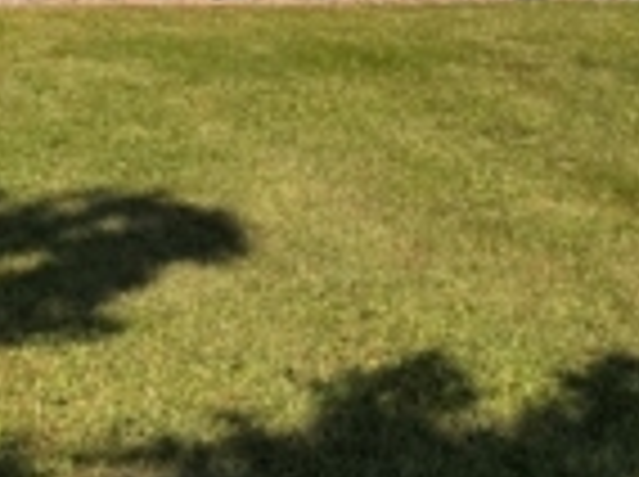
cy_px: -284
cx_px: 153
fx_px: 1824
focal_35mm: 99
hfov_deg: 19.7
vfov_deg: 13.8
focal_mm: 6.76
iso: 80
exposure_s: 1/4608
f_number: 1.78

TASK GOAL: Pictures within the entries must not be reproduced; everything else is to be restated verbatim.

RESPONSE TO THE TASK:
cy_px: -284
cx_px: 153
fx_px: 1824
focal_35mm: 99
hfov_deg: 19.7
vfov_deg: 13.8
focal_mm: 6.76
iso: 80
exposure_s: 1/4608
f_number: 1.78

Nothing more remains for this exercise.